WORK INSTRUCTIONS:
- 1) Do these statements agree with the text on progress messages below? Answer yes or no for each, and quote the words of the text that decide it.
(a) The first message reaches the user within a second.
(b) Only actions that take longer than ten seconds need a progress message.
(c) The last message the user sees is another progress update.
- 2) In the text on progress messages, how many messages does the user see in the example exchange?
- 3) Extend the text on progress messages, continuing after its last line.

DOCUMENT SECTION:
Technique: SendActivity nodes with progress text, placed before InvokeFlow, HttpRequest, SearchAndSummarizeContent, and other slow actions.
How It Works¶
User: "What's our Q4 revenue vs Q3?"
Agent sends: "📊 Looking up Q4 revenue data..." ← immediate (< 1s)
[Agent calls Power Automate flow to query data]
Agent sends: "📊 Found Q4 data. Now pulling Q3..." ← after flow returns (2-3s)
[Agent calls second flow or knowledge search]
Agent sends: "📊 Comparing quarters..." ← after second call (2-3s)
[Agent formats the response]
Agent sends: "Here's the comparison: ← final response (1-2s)
Q4: $2.4M | Q3: $2.1M | Growth: +14%"
The user sees 4 messages in sequence. The first arrives within a second. Each subsequent message confirms the agent is making progress. The final message is the actual answer.
Implementation¶
Step 1: Identify slow actions in your topic
Any action that takes >2 seconds warrants a progress message:
| Action Type | Typical Latency | Progress Message |
|---|---|---|
InvokeFlow (Power Automate) |
2-10 seconds | "⚡ Running [description]..." |
HttpRequest (external API) |
1-5 seconds | "🔗 Calling [service name]..." |
SearchAndSummarizeContent |
3-8 seconds | "🔍 Searching knowledge base..." |
| Agent routing (multi-agent) | 2-5 seconds | "🤖 Consulting [specialist name]..." |
Step 2: Insert progress messages before slow actions
kind: AdaptiveDialog
beginDialog:
kind: OnRecognizedIntent
id: main
intent:
displayName: Revenue Comparison
triggerQueries:
- "compare revenue"

DATA PROVIDED:
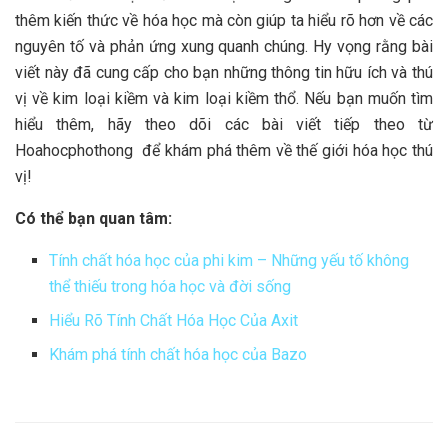
thêm kiến thức về hóa học mà còn giúp ta hiểu rõ hơn về các
nguyên tố và phản ứng xung quanh chúng. Hy vọng rằng bài
viết này đã cung cấp cho bạn những thông tin hữu ích và thú
vị về kim loại kiềm và kim loại kiềm thổ. Nếu bạn muốn tìm
hiểu thêm, hãy theo dõi các bài viết tiếp theo từ
Hoahocphothong để khám phá thêm về thế giới hóa học thú
vị!
Có thể bạn quan tâm:
Tính chất hóa học của phi kim – Những yếu tố không
thể thiếu trong hóa học và đời sống
Hiểu Rõ Tính Chất Hóa Học Của Axit
Khám phá tính chất hóa học của Bazo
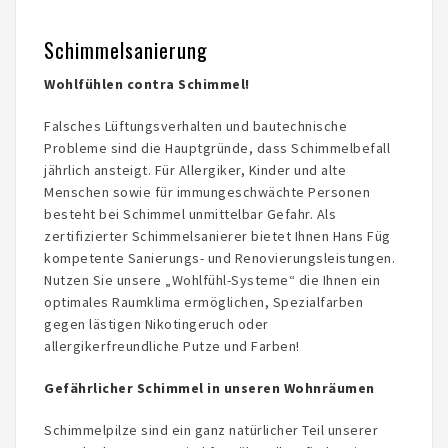
Schimmelsanierung
Wohlfühlen contra Schimmel!
Falsches Lüftungsverhalten und bautechnische
Probleme sind die Hauptgründe, dass Schimmelbefall
jährlich ansteigt. Für Allergiker, Kinder und alte
Menschen sowie für immungeschwächte Personen
besteht bei Schimmel unmittelbar Gefahr. Als
zertifizierter Schimmelsanierer bietet Ihnen Hans Füg
kompetente Sanierungs- und Renovierungsleistungen.
Nutzen Sie unsere „Wohlfühl-Systeme“ die Ihnen ein
optimales Raumklima ermöglichen, Spezialfarben
gegen lästigen Nikotingeruch oder
allergikerfreundliche Putze und Farben!
Gefährlicher Schimmel in unseren Wohnräumen
Schimmelpilze sind ein ganz natürlicher Teil unserer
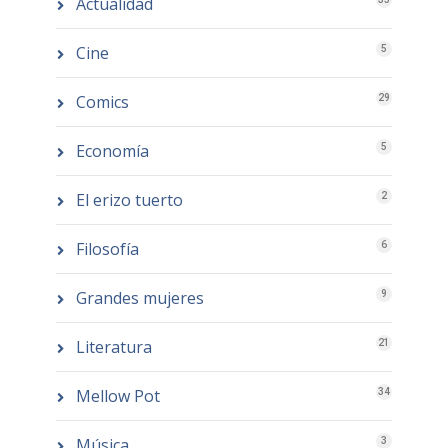
Actualidad
Cine
5
Comics
29
Economía
5
El erizo tuerto
2
Filosofía
6
Grandes mujeres
9
Literatura
21
Mellow Pot
34
Música
3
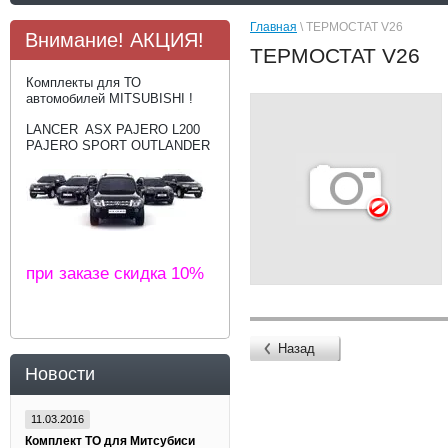
Главная
\ ТЕРМОСТАТ V26
Внимание! АКЦИЯ!
ТЕРМОСТАТ V26
Комплекты для ТО
автомобилей MITSUBISHI !
LANCER ASX PAJERO L200
PAJERO SPORT OUTLANDER
при заказе скидка 10%
Назад
Новости
11.03.2016
Комплект ТО для Митсубиси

EXERCISE ANSWERS:
- 1)
(a) Yes: "The first arrives within a second."
(b) No: "Any action that takes >2 seconds warrants a progress message"
(c) No: "The final message is the actual answer."

- 2) The user sees 4 messages in sequence.

- 3)
- "Q4 vs Q3 revenue"
actions:
# Progress: Step 1
- kind: SendActivity
id: progress_step1
activity:
text:
- "📊 Looking up Q4 revenue data..."
- kind: InvokeFlow
id: getQ4Data
flowId: "@environmentVariables('GetRevenueFlowId')"
inputs:
quarter: "Q4"
outputVariable: Topic.Q4Revenue
# Progress: Step 2
- kind: SendActivity
id: progress_step2
activity:
text:
- "📊 Found Q4 data. Now pulling Q3 for comparison..."
- kind: InvokeFlow
id: getQ3Data
flowId: "@environmentVariables('GetRevenueFlowId')"
inputs:
quarter: "Q3"
outputVariable: Topic.Q3Revenue
# Progress: Step 3
- kind: SendActivity
id: progress_step3
activity:
text:
- "📊 Comparing quarters..."
# Calculate and respond
- kind: SetVariable
id: calcGrowth
variable: init:Topic.Growth
value: =Round(((Topic.Q4Revenue - Topic.Q3Revenue) / Topic.Q3Revenue) * 100, 1)
- kind: SendActivity
id: sendResult
activity:
text:
- "Here's the comparison:\n\n| Quarter | Revenue |\n|---|---|\n| **Q4** | ${Topic.Q4Revenue} |\n| **Q3** | ${Topic.Q3Revenue} |\n| **Growth** | {Topic.Growth}% |"
Step 3: Standardize progress message format
Adopt a consistent visual pattern so users recognize progress messages instantly:
Examples:
- "🔍 Searching the knowledge base..."
- "⚡ Retrieving your account details..."
- "🤖 Consulting the HR policy specialist..."
- "📊 Analyzing the data..."
- "✍️ Composing your answer..."
Step 4: Add progress to generative answer flows
For SearchAndSummarizeContent (the generative answers node), wrap it with progress messages:
# Before knowledge search
- kind: SendActivity
id: progress_searching
activity:
text:
- "🔍 Searching our knowledge base for relevant information..."
- kind: SearchAndSummarizeContent
id: genAnswers
variable: Topic.Answer
userInput: =System.Activity.Text
# After search — conditional on having results
- kind: ConditionGroup
id: checkAnswer
conditions:
- id: hasAnswer
condition: =!IsBlank(Topic.Answer)
actions:
- kind: SendActivity
id: sendAnswer
activity:
text:
- "{Topic.Answer}"
elseActions:
- kind: SendActivity
id: noResults
activity:
text:
- "I searched our knowledge base but couldn't find relevant information for that question. Could you rephrase or provide more context?"
Step 5: Multi-agent progress (orchestrator → specialist)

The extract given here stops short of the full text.